Lately I have been playing around with Apache’s Camel framework, and was trying to implement that exact pattern. In my case, I didn’t care about the results of the processing — I just wanted to fire and forget.

Splitting the collection up and routing the elements to a handler can be done using the split EIP and a JSON path expression:

.split(jsonpath("$.[*]"))
.to("direct:handler");

And it worked, but I soon discovered I was getting a bunch of thread blocked warnings when my code ran:

WARNING: Thread Thread[vert.x-eventloop-thread-0,5,main] has been blocked for 70654 ms, time limit is 60000
io.vertx.core.VertxException: Thread blocked

Reading the split documentation again I realized the calling thread is being blocked until the results return. I suppose the warnings are harmless — the thread will eventually unblock when the handlers complete — but it made debugging the code difficult as the output got littered with these messages and stack traces, and I really didn’t care about the results; there was no further processing being done after the split.

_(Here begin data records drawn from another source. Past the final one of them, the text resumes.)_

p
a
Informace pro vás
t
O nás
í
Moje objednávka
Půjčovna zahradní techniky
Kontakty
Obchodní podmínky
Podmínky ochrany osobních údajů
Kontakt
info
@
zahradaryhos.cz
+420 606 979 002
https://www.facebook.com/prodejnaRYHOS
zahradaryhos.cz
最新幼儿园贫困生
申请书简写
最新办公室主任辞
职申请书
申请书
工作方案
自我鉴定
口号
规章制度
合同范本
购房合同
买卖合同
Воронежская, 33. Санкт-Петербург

I searched for a way to make split not wait for the results, but surprisingly I didn’t find anything. As it turns out, I was approaching the problem from the wrong angle. Rather than focusing on split, I should have been looking at the calls to the handlers instead, which were made using the direct component — a synchronous invocation. Once I realized this, a lightbulb went on in my head and the solution to the problem became clear: I needed to call the handlers asynchronously and the magic component to do that is seda (which stands for staged event-driven architecture):

.split(jsonpath("$.[*]"))
.to("seda:handler");

And the thread blocked warnings went away. While this discovery isn’t exactly earth-shattering, figuring it out did take some effort (the split documentation didn’t reference seda even once). Hopefully by sharing this, the next developer in this situation will know what to do and what to avoid.